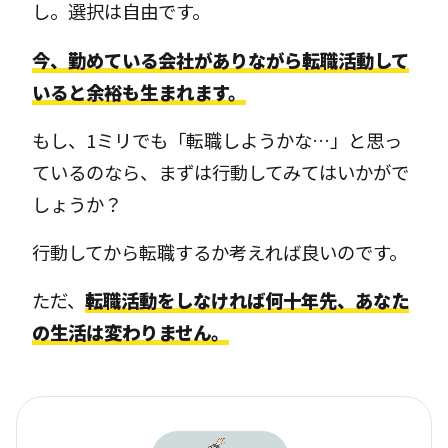
し。選択は自由です。
今、勤めている会社がありながら転職活動して
いると余裕も生まれます。
もし、1ミリでも「転職しようかな…」と思っ
ているのなら、まずは行動してみてはいかがで
しょうか？
行動してから転職するか考えれば良いのです。
ただ、
転職活動をしなければ何十年先、あなた
の生活は変わりません。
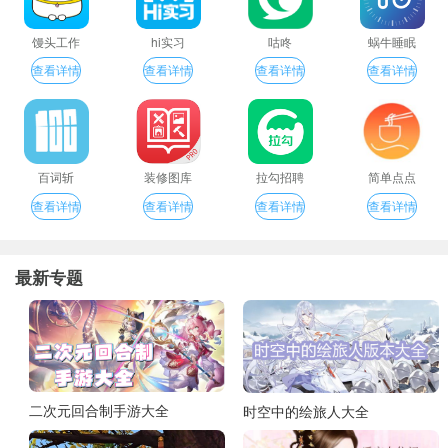
馒头工作
hi实习
咕咚
蜗牛睡眠
查看详情
查看详情
查看详情
查看详情
百词斩
装修图库
拉勾招聘
简单点点
查看详情
查看详情
查看详情
查看详情
最新专题
二次元回合制手游大全
时空中的绘旅人大全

What to work on ▸
Please rewrite the text of all the records above, changing "查看详情" to "查看更多" wherever it appears and keeping everything else the same. Leave the pictures out of your answer.

Answer box ▸
し。選択は自由です。
今、勤めている会社がありながら転職活動して
いると余裕も生まれます。
もし、1ミリでも「転職しようかな…」と思っ
ているのなら、まずは行動してみてはいかがで
しょうか？
行動してから転職するか考えれば良いのです。
ただ、
転職活動をしなければ何十年先、あなた
の生活は変わりません。
馒头工作
hi实习
咕咚
蜗牛睡眠
查看更多
查看更多
查看更多
查看更多
百词斩
装修图库
拉勾招聘
简单点点
查看更多
查看更多
查看更多
查看更多
最新专题
二次元回合制手游大全
时空中的绘旅人大全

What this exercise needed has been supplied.